12 Meter breit war die Fahrbahn, hinzu kam im Kurveninneren ein 8 Meter breiter Sandbahnstreifen als Sicherheitszone. Der obere Fahrbahnrand war mit einem durchgehenden Betonkragen versehen. Die Steilkurven wiesen eine Überhöhung von maximal 32 Grad auf, die Spitzengeschwindigkeiten von 140 km/h ermöglichten – Werte, die das „Motodrom“ Anfang der 20er Jahre zum schnellsten Kurs in Europa machten.
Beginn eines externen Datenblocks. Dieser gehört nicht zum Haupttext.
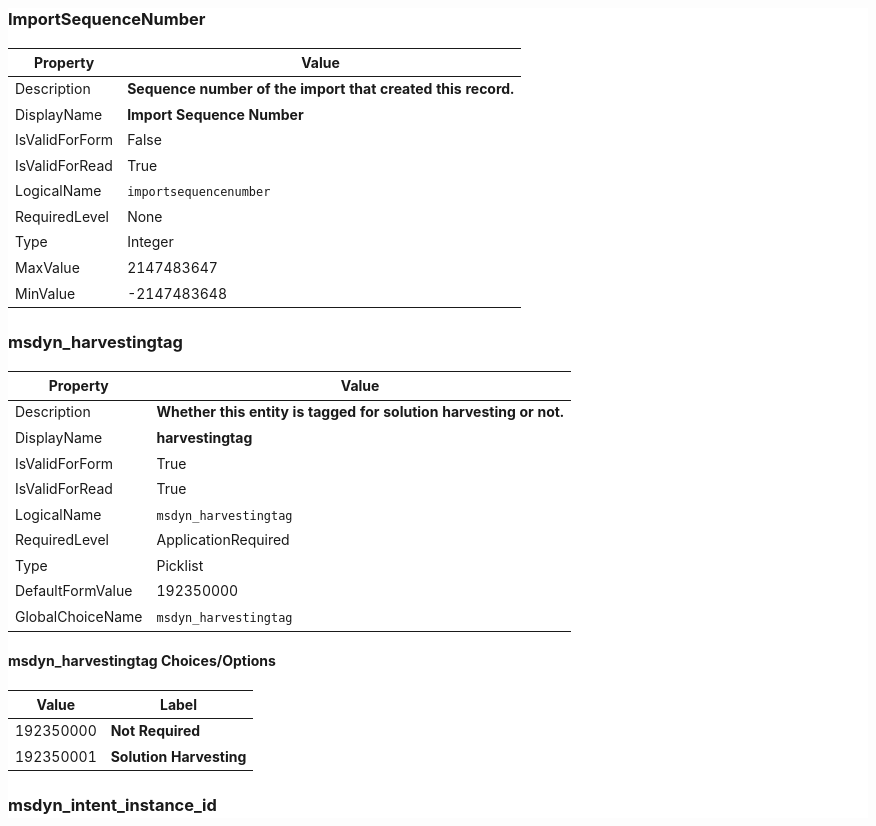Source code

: ### <a name="BKMK_ImportSequenceNumber"></a> ImportSequenceNumber

|Property|Value|
|---|---|
|Description|**Sequence number of the import that created this record.**|
|DisplayName|**Import Sequence Number**|
|IsValidForForm|False|
|IsValidForRead|True|
|LogicalName|`importsequencenumber`|
|RequiredLevel|None|
|Type|Integer|
|MaxValue|2147483647|
|MinValue|-2147483648|

### <a name="BKMK_msdyn_harvestingtag"></a> msdyn_harvestingtag

|Property|Value|
|---|---|
|Description|**Whether this entity is tagged for solution harvesting or not.**|
|DisplayName|**harvestingtag**|
|IsValidForForm|True|
|IsValidForRead|True|
|LogicalName|`msdyn_harvestingtag`|
|RequiredLevel|ApplicationRequired|
|Type|Picklist|
|DefaultFormValue|192350000|
|GlobalChoiceName|`msdyn_harvestingtag`|

#### msdyn_harvestingtag Choices/Options

|Value|Label|
|---|---|
|192350000|**Not Required**|
|192350001|**Solution Harvesting**|

### <a name="BKMK_msdyn_intent_instance_id"></a> msdyn_intent_instance_id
Am 24. Oktober 1924 feierte die „Opel-Rennbahn“ mit einem kombinierten Wettbewerb für Autos und Motorräder ihre sportliche Premiere. Mehr als 10.000 Besucher nahmen am Eröffnungsrennen teil; auf dem Höhepunkt ihrer Popularität sollen gut 50.000 Menschen ins Motodrom gekommen sein. Die Zuschauerresonanz war bei jedem Rennen enorm und für die Stadt Rüsselsheim stets ein Riesenspektakel. Einer der bedeutendsten Wettbewerbe auf der Opel-Rennbahn war der 1922 erstmals ausgelobte „Große Opelpreis“, der mit 100.000 Reichsmark dotiert war. Immer wieder wird auf dem Rüsselsheimer Rundkurs Rennsportgeschichte geschrieben. Berühmte Rennsportlegenden wie Fritz von Opel, Carl Jörns und Rudolf Carraciola gehen an den Start.
In ihrer mehr als zehnjährigen Ära entwickelte sich die Rennstrecke in Rüsselsheim zu einem Mekka der Motorsportfreunde. Vergleichbare Anlagen gab es damals nur in Großbritannien (Brooklands) und den USA (Indianapolis). Zu den absoluten Highlight entwickelte sich das 24 Stunden-Motorradrennen in verschiedenen Klassen, das sich als wahrer Publikumsmagnet erwies. Opel nutze die Hochgeschwindkeitsstrecke auch zu ungewöhnlichen Werbeaktionen. 1924 präsentierte man den Zuschauern, im Anschluss an ein Rennen, die gesamte Tagesproduktion des Automobilwerks in einem großen Korso: 125 Exemplare des populären Opel „Laubfrosch“ – das erste in Deutschland, nach dem Fließbandprinzip hergestellte Großserienfahrzeug.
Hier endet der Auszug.